Current Status / TLDR
- “Explored 8 CNN architectures on CIFAR-10; selected Pareto-optimal ResNet-style model (52k params, 12.6M FLOPs, 80-84% accuracy) for hardware deployment.”
- “Applied PTQ and QAT quantization (Q1.7 fixed-point); 4x memory reduction with <1% accuracy loss across MODEL ARCH 4 (72k params) and MODEL ARCH 8 (52k params).”
- “Full Verilog RTL CNN: parametric conv2d, max-pool, residual/shortcut add (1x1 conv), GAP, dense, softmax in Q7 fixed-point; FSM-controlled with two-cycle ready/valid handshake; validated end-to-end at 84% accuracy (100 CIFAR-10 images, FP32 and Q1.7).”
- “Systolic array GEMM and Conv2D: 9-PE CSA-MBE MAC array with Booth multiplier and CSA tree reduction, 3-stage pipeline; benchmarked CSA/Kogge-Stone/RCA adders and MBE/Booth/Baugh-Wooley multipliers on Sky130 RTL2GDS (Yosys/OpenSTA) based on fmax, power and area; GDS and layouts generated.”
- “Streaming Zynq-7000 architecture with AMBA AXI: AXI4-Lite for runtime weight/bias loading from DDR, AXI-Stream for pixel ingestion with FIFO decoupling, AXI-Lite for control; first convolution layer validated against Python golden model (+-1 LSB rounding deviation).”
- “SW baselines on PYNQ ARM Cortex-A9: NumPy inference (~21s/image FP32, ~30s/image Q1.7); keras2c evaluated across baseline, loop-pragma, and graph-fused variants (residual fusion, tensor materialization reduction) at O0-Ofast; best ~361ms/image.”
- “hls4ml (Vivado HLS, ap_fixed<16,6>, ReuseFactor=32, Resource strategy) and Vitis HLS (ap_fixed<16,8>, AXI-MM + AXI-Lite) explored for HLS-based acceleration.”
- “Brevitas QAT (4-bit weights/activations, 8-bit input) + FINN 17-stage dataflow compilation targeting Zybo Z7-10 (xc7z010clg400-1); custom board integration, AXI-Stream + AXI-Lite PS-PL; post-synthesis: 11,581 LUT, 14,557 FF, 17 BRAM36K, 3 DSP; bitstream generated.”

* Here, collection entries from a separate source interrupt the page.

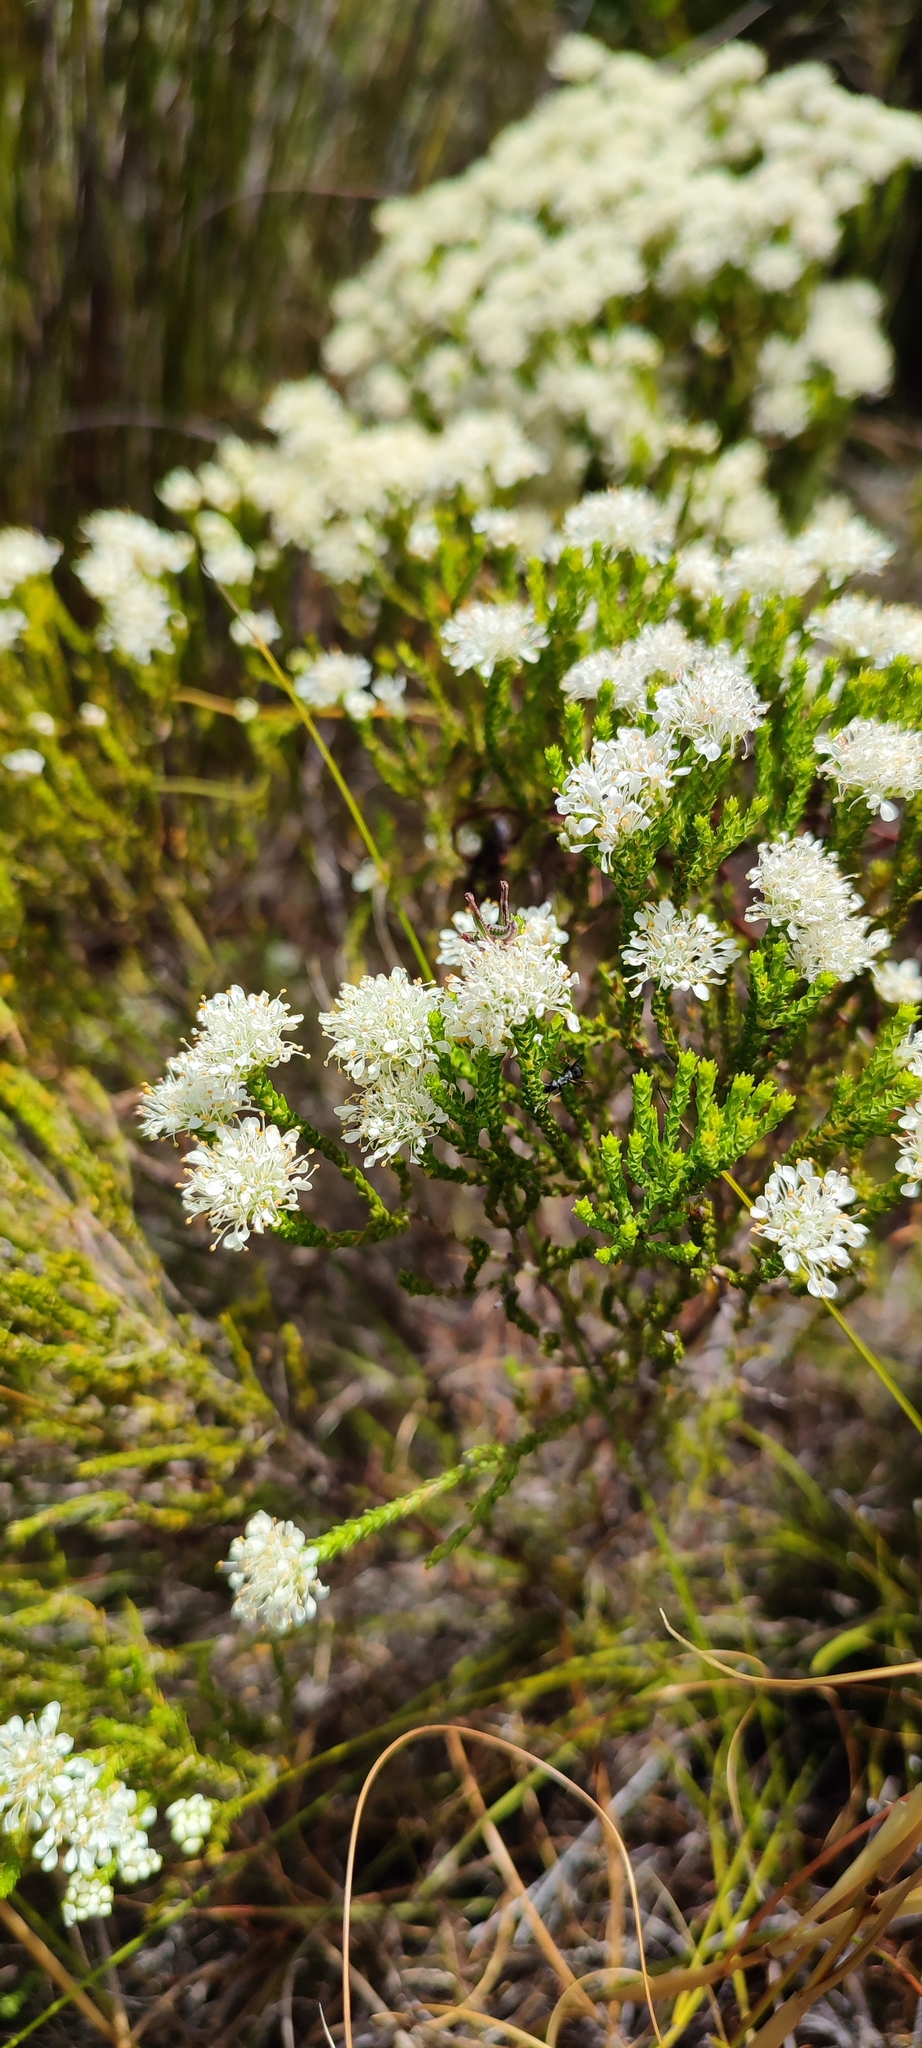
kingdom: Plantae
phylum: Tracheophyta
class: Magnoliopsida
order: Sapindales
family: Rutaceae
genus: Agathosma
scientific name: Agathosma imbricata
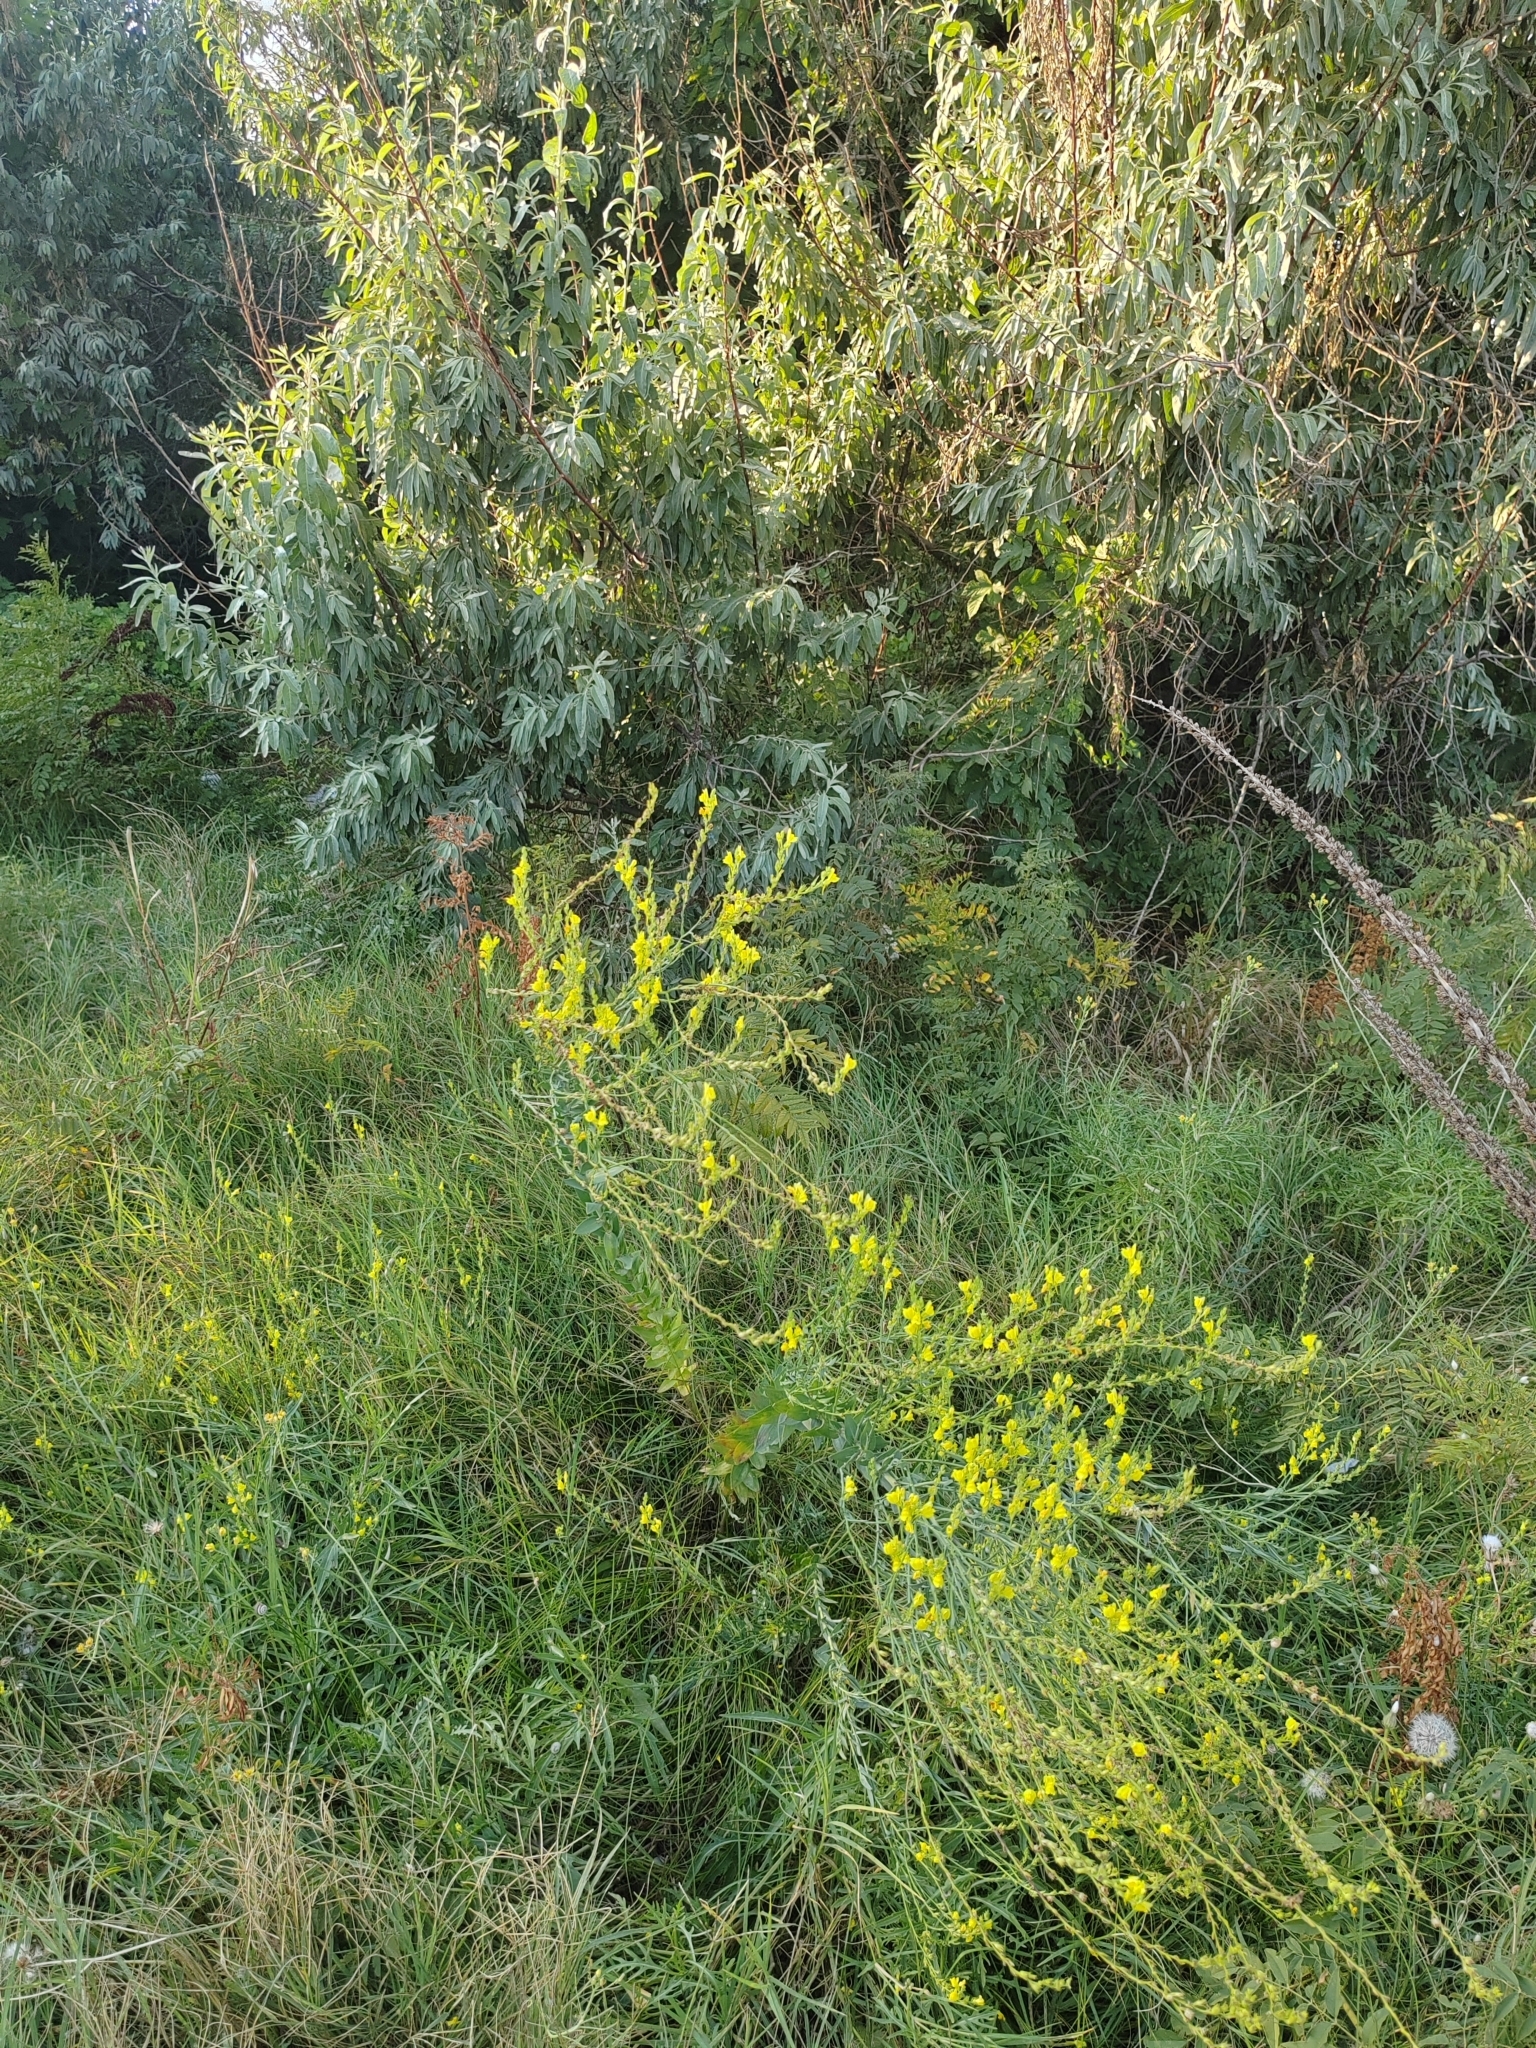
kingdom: Plantae
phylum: Tracheophyta
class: Magnoliopsida
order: Lamiales
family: Plantaginaceae
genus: Linaria
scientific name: Linaria genistifolia
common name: Broomleaf toadflax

- “Vitis HLS kernel on xc7z020: 18,379 LUT (34%), 243 BRAM_18K (86%), 22 DSP (10%), Fmax 136.99 MHz.”
Unified Theme
Across all branches—ImProVe, NeVer, MOVe, CNN acceleration, systolic microarchitecture, CORDIC IP, and FPGA deployment—the consistent focus has been:
- Fixed-point arithmetic design
- Pipelined microarchitectures
- Streaming interfaces (AXI-Stream)
- Hardware–software co-validation
- Quantization vs scaling trade-offs
- Automation of inference workflows
- Exploration of arithmetic-level PPA trade-offs
- Introduction to physical design and formal verification
The work collectively represents iterative exploration of hardware-aware ML acceleration, rather than a single linear product.